Most people evolve into a leadership role. Sure, we’ve all heard people talk about a specific person as a “natural born leader”, but few are. Often times, someone rises to the position of leader as a result of their accomplishments as an individual contributor. Think about it. What was the reason for your first promotion? Or your second? Most likely you were promoted because you exceeded a specific sales number, or made an improvement that saved the company a great deal of money. Early in your career, those are the reasons you achieve recognition and promotions.
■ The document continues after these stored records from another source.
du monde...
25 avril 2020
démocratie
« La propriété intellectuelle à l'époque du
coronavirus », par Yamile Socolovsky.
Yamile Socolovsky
Many companies invest heavily in leadership development. They use tests to identify potential leaders, teach classes in leadership lessons and ideals, and even rank employees in the ever popular “Org & Talent Review”. And while each of these components serves a very specific purpose in building the leadership ranks within a company, it’s the time and development spent in the areas of EQ that tend to be overlooked.
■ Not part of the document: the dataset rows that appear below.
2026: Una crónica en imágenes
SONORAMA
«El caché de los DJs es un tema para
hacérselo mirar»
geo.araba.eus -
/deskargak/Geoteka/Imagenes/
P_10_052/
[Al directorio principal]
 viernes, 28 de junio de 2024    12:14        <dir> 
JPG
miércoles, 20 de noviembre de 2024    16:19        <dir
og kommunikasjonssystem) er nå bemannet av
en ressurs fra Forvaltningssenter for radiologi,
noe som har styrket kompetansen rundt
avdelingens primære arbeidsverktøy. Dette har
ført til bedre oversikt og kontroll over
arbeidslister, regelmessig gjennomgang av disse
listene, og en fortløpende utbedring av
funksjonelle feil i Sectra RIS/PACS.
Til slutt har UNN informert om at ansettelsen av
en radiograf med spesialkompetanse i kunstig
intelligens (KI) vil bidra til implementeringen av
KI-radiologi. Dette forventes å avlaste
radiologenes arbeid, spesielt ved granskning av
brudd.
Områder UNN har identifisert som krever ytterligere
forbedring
EQ, or emotional quotient, is the measure of a persons ability to deal with others in a sensitive and empathetic way. People with high EQ have a great sense of self-awareness and know the importance of treating people with respect and dignity regardless of position, title, etc. A report published by Glowan Consulting Group, looked at the correlation between leaders with high EQ versus IQ, or cognitive intelligence. The report found that those leaders with a high level of EQ generated results ranging from 10 – 24% better than those with low EQ.
John Mackey, CEO of Whole Foods said, “For leadership positions, emotional intelligence is more important than cognitive intelligence.” Having the ability to respond to one’s own emotions, and those of others, is the key differentiator between those that manage people versus great leaders of people.
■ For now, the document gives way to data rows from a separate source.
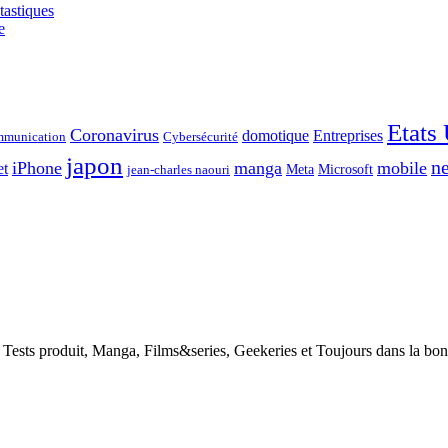
tastiques
e
Etats
Coronavirus
domotique
Entreprises
munication
Cybersécurité
japon
ne
iPhone
manga
mobile
et
Meta
Microsoft
jean-charles naouri
h, Tests produit, Manga, Films&series, Geekeries et Toujours dans la bo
Leaders that have a difficult time connecting with others in high stress environments should look to improve their EQ. As the pace of change rages on, and companies are faced with changing strategies, workforces, and philosophies, it is critical that its leaders understand how to connect with people in order to affect positive change.
Daniel Goleman brought EQ to the forefront in his 1995 book, Emotional Intelligence. I highly recommend this book for any leader looking to gain a better understanding, as well as, improvement of their own EQ level. Your ability to connect with those around you in an authentic and genuine way will create the trust and bond required to help you – the leader – provide direction and guidance both in good and bad times. An improvement in your EQ level will drive increases in your individual performance, as well as, producing better results across the team you lead. The reason? People don’t care how much you know until they know how much you care.